-- Your instructions --
In the entries below, the lines from the one with "38: (136, 59, 4.44)" through the one with "48: (347, 61, 1.02)" are to be copied exactly; both ends count.

[Dataset items]
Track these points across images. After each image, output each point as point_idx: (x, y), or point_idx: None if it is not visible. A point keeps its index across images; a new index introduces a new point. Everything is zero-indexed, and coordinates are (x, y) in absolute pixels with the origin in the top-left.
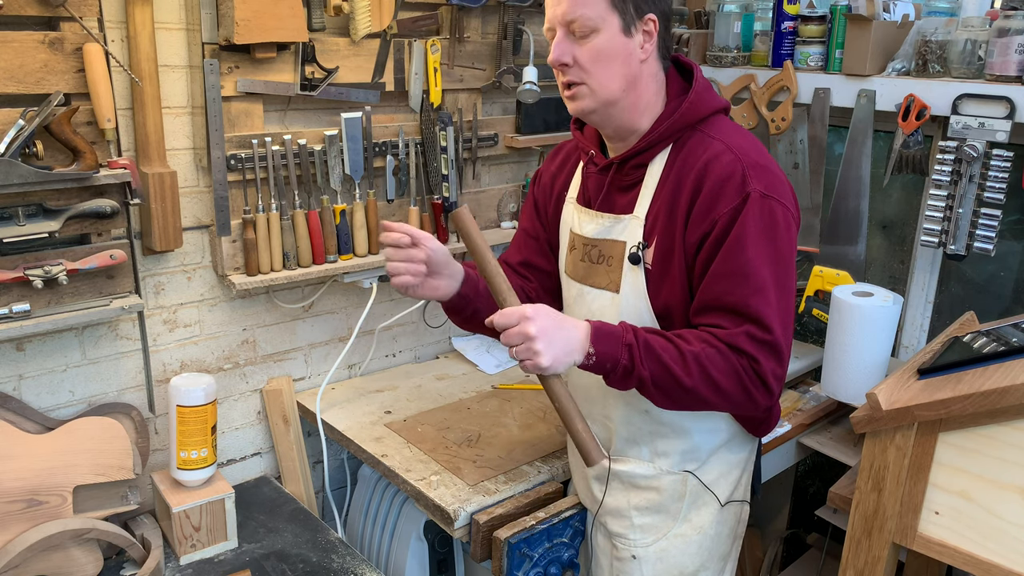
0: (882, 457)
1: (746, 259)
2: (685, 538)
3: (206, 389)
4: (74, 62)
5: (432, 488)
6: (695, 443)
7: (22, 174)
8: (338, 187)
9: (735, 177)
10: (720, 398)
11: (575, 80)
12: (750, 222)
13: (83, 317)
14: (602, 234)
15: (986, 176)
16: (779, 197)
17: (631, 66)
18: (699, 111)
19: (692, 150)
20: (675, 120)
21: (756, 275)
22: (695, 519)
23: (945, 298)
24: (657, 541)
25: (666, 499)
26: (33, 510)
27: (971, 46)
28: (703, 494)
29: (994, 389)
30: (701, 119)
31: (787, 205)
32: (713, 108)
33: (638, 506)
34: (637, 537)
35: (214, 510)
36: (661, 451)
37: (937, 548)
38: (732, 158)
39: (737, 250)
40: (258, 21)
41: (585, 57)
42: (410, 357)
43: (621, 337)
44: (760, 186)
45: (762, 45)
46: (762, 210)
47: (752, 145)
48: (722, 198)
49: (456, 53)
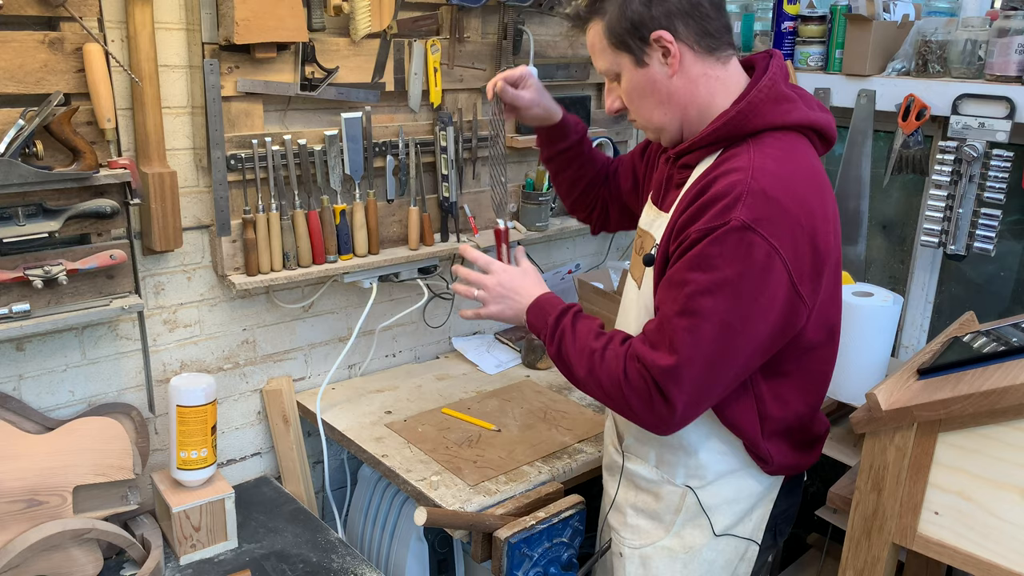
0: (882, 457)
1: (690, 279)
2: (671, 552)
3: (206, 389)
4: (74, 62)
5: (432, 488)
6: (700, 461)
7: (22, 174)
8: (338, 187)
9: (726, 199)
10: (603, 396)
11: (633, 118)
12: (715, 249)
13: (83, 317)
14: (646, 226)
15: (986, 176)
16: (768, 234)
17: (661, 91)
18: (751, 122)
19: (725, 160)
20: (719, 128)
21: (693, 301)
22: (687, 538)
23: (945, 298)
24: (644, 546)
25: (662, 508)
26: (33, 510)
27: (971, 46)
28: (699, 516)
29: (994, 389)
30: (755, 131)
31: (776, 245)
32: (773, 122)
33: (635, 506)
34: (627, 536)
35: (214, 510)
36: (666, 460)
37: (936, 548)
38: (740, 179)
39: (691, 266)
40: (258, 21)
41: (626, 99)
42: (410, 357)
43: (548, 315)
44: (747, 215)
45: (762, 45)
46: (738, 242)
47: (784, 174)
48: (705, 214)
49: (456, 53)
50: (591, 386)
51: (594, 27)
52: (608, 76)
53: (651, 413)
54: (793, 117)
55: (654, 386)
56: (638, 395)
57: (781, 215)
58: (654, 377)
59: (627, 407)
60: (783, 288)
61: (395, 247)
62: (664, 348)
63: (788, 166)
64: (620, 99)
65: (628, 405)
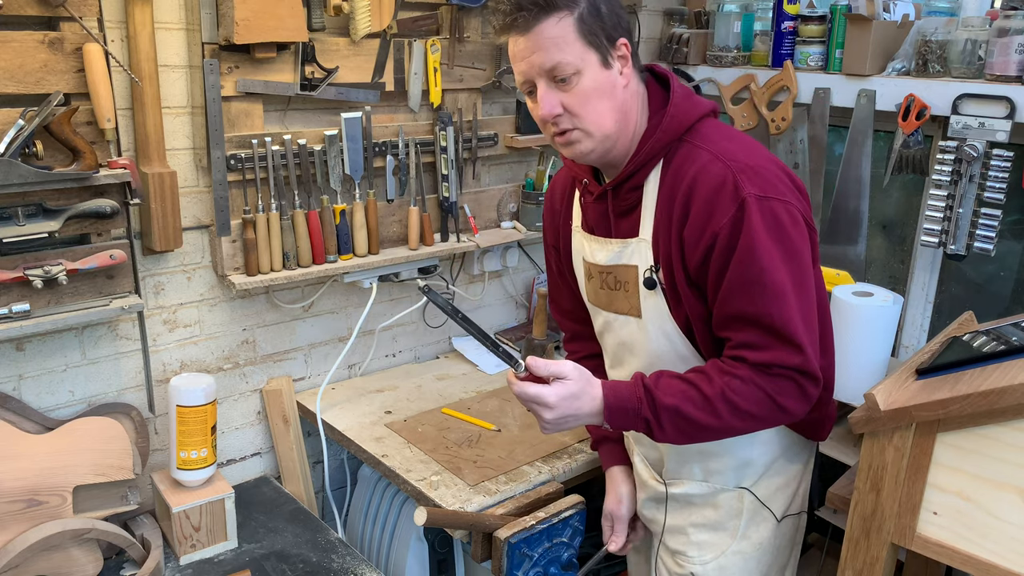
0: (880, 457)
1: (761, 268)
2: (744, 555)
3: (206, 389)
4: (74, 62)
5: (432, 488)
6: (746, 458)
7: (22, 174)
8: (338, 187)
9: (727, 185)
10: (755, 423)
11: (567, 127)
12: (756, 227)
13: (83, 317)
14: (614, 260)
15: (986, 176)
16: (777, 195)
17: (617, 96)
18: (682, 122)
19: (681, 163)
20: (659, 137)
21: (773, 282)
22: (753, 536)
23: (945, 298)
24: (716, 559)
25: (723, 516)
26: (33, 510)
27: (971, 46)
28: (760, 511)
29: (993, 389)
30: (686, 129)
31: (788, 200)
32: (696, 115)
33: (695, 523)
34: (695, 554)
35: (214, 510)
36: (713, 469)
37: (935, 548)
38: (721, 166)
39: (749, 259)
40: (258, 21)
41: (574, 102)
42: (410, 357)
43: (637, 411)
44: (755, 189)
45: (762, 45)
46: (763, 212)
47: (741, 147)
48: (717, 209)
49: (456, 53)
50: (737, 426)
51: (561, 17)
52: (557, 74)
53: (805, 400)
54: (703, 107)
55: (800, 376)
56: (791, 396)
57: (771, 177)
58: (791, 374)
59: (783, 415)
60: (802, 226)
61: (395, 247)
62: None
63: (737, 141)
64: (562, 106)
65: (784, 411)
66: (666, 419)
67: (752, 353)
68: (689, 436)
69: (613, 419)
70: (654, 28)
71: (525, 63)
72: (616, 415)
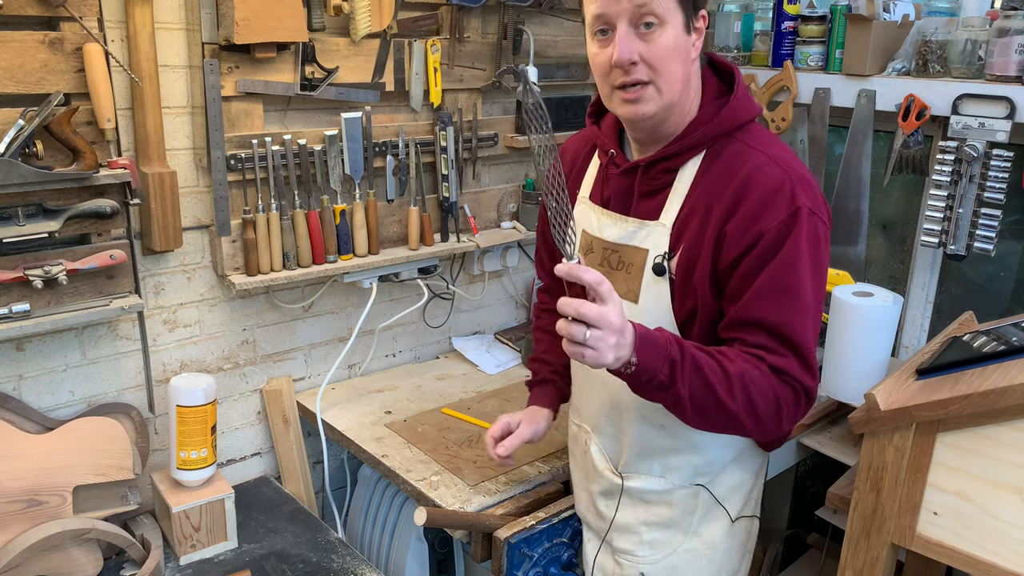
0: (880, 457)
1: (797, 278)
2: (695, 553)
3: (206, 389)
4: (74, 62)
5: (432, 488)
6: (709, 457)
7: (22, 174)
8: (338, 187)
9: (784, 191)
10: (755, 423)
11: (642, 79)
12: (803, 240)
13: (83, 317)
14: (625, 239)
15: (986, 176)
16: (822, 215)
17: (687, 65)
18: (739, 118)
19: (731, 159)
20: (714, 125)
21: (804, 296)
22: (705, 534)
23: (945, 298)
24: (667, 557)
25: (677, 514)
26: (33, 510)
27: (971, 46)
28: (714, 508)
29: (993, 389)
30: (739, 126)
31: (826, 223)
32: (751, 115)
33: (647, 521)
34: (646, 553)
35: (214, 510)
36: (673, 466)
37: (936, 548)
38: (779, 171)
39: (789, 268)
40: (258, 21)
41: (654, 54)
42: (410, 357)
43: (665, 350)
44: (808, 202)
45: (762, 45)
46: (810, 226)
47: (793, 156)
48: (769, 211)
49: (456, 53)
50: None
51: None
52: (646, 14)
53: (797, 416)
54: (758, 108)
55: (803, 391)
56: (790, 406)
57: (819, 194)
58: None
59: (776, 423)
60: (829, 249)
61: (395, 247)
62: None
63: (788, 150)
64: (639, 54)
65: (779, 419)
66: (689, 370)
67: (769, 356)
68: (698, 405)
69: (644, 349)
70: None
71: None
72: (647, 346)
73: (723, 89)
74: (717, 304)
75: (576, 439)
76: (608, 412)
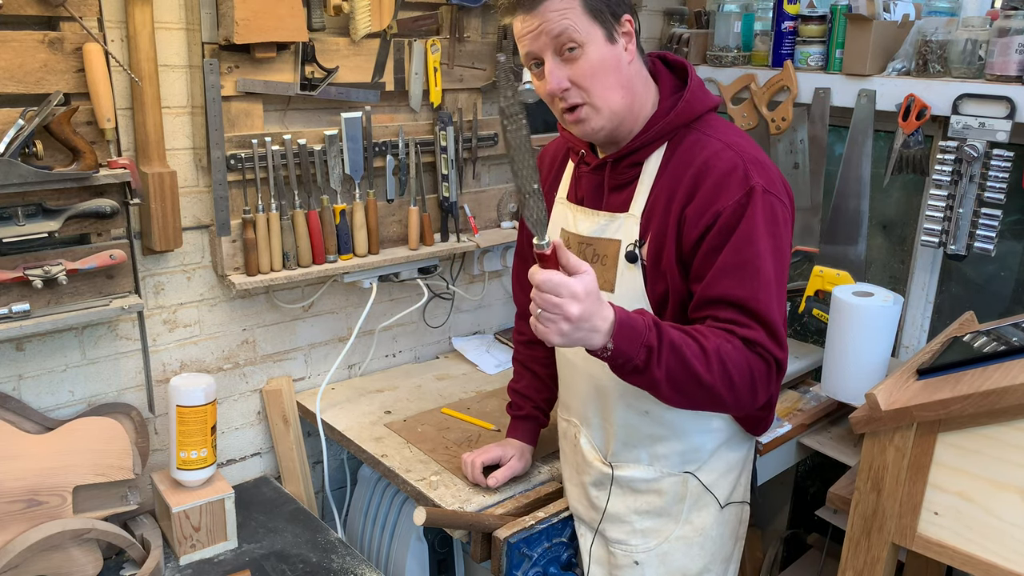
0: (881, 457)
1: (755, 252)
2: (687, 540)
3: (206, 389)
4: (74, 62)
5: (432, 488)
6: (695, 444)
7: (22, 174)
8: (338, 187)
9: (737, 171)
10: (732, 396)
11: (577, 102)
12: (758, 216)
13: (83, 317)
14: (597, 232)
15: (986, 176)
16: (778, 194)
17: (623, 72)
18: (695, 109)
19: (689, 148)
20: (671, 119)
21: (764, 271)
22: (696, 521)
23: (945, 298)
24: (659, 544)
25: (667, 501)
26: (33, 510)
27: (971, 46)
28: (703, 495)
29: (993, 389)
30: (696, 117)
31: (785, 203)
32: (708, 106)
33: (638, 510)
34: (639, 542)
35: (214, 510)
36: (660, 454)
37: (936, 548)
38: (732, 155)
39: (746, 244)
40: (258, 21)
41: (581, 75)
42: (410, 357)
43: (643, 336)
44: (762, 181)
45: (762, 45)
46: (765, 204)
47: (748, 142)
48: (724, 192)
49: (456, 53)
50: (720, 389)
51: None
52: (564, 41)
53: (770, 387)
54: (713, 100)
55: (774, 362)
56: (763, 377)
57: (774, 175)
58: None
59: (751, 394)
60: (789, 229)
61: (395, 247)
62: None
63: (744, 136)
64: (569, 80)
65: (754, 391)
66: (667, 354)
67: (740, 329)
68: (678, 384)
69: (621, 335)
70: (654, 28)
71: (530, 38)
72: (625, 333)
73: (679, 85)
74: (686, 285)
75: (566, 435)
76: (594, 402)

...

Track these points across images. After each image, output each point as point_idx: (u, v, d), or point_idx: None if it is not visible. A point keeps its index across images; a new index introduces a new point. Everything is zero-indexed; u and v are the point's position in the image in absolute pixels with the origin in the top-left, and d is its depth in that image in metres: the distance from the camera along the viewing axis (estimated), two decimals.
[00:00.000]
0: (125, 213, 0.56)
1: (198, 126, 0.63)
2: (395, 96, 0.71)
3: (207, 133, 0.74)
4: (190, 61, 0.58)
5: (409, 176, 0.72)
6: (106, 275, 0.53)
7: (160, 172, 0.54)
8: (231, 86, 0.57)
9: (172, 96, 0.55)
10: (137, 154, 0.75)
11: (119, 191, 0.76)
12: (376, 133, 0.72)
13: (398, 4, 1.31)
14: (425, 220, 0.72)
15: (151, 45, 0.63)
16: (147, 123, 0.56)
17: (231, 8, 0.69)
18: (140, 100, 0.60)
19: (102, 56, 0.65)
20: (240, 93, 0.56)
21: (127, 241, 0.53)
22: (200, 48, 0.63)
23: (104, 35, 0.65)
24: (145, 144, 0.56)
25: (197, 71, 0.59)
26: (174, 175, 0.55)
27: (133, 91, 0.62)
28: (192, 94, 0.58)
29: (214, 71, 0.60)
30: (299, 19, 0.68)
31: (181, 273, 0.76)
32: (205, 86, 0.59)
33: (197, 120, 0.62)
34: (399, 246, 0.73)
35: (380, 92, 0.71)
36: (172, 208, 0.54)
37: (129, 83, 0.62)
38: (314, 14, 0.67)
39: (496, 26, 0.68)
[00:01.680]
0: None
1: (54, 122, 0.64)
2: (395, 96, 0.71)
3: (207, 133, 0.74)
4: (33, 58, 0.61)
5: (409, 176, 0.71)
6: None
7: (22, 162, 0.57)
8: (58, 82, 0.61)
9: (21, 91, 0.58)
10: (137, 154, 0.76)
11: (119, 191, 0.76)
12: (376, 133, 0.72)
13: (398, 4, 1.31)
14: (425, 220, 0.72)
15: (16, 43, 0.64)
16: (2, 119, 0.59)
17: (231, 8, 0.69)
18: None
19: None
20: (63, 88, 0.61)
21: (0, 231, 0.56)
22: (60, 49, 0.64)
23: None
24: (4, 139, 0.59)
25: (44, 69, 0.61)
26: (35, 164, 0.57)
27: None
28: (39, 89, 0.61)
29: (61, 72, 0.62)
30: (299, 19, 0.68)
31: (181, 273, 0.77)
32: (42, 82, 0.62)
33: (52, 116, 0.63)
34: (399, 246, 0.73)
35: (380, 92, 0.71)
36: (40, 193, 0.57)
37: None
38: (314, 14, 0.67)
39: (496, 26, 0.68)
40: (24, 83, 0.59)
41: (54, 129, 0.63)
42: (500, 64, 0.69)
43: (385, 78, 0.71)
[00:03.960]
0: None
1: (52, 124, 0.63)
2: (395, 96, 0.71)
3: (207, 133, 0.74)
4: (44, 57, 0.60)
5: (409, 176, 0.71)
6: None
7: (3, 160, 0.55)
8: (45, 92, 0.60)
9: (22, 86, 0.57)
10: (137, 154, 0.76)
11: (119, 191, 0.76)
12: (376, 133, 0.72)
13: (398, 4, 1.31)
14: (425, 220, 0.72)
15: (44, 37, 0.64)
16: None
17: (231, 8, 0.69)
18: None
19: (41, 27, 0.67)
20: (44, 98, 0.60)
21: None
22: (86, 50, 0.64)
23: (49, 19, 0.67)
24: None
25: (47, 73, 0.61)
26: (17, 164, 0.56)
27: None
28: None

...

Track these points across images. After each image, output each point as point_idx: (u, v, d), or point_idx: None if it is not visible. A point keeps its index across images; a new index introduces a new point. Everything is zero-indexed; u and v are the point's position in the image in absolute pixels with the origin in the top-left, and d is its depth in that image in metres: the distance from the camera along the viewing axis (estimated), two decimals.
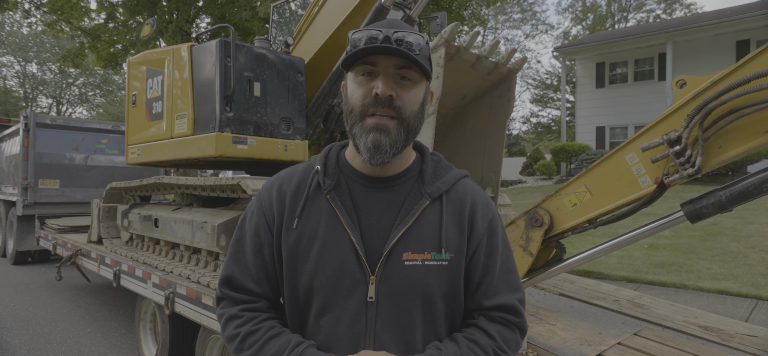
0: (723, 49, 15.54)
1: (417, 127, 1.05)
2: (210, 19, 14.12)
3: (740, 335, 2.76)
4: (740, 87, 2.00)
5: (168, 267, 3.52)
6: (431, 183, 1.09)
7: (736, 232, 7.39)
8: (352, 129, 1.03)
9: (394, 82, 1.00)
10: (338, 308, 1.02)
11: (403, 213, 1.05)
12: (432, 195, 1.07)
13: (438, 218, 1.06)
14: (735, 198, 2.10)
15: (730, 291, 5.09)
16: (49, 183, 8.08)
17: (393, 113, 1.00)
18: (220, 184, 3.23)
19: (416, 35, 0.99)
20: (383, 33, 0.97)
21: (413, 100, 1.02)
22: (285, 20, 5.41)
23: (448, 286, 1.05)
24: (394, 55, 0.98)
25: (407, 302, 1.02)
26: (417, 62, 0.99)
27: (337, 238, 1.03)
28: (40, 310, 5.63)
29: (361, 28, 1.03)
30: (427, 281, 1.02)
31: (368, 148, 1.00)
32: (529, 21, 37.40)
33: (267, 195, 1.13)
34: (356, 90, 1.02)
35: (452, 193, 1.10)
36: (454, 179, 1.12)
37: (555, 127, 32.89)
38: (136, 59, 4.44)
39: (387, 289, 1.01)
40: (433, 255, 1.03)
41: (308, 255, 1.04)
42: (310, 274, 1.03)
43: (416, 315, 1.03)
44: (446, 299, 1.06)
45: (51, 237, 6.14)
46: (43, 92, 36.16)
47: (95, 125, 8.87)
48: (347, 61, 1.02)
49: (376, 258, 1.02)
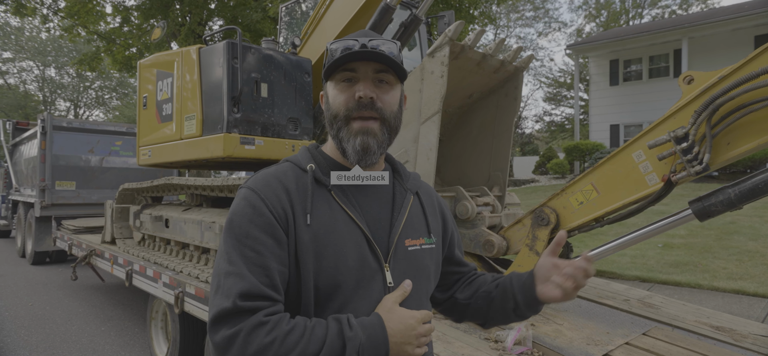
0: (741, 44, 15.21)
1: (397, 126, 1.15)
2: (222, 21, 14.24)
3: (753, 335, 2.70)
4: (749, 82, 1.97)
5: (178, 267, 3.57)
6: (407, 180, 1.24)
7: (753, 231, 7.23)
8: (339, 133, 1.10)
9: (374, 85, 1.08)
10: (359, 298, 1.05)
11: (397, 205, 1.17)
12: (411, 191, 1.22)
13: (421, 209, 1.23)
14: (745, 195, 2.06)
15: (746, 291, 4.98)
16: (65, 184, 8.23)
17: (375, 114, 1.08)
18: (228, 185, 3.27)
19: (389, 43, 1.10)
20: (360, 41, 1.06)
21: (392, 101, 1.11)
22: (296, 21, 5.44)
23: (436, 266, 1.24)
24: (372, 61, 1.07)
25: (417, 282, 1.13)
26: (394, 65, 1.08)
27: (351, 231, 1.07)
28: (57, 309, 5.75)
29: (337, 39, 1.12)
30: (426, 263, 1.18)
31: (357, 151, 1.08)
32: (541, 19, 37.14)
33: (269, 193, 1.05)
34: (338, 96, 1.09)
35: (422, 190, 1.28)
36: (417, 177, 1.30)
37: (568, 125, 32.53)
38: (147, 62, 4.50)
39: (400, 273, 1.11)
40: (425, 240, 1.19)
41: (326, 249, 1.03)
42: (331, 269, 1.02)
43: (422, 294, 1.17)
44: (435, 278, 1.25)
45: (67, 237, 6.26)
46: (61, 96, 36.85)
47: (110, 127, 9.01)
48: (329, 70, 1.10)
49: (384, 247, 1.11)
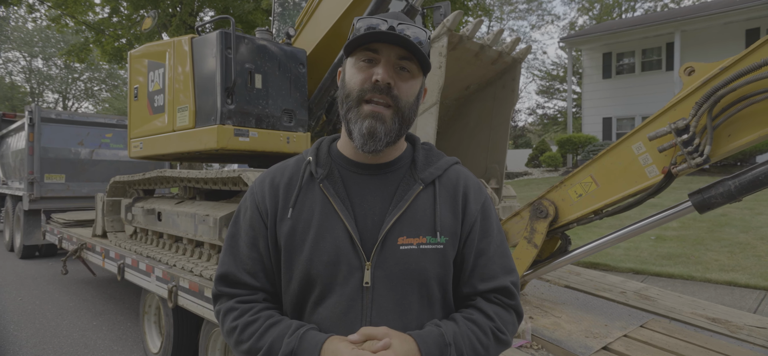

-- Your response --
38: (136, 59, 4.44)
39: (387, 289, 1.01)
40: (433, 255, 1.03)
41: (308, 255, 1.04)
42: (310, 274, 1.03)
43: (416, 315, 1.03)
44: (446, 299, 1.06)
45: (51, 237, 6.14)
46: (43, 92, 36.16)
47: (95, 125, 8.87)
48: (347, 61, 1.02)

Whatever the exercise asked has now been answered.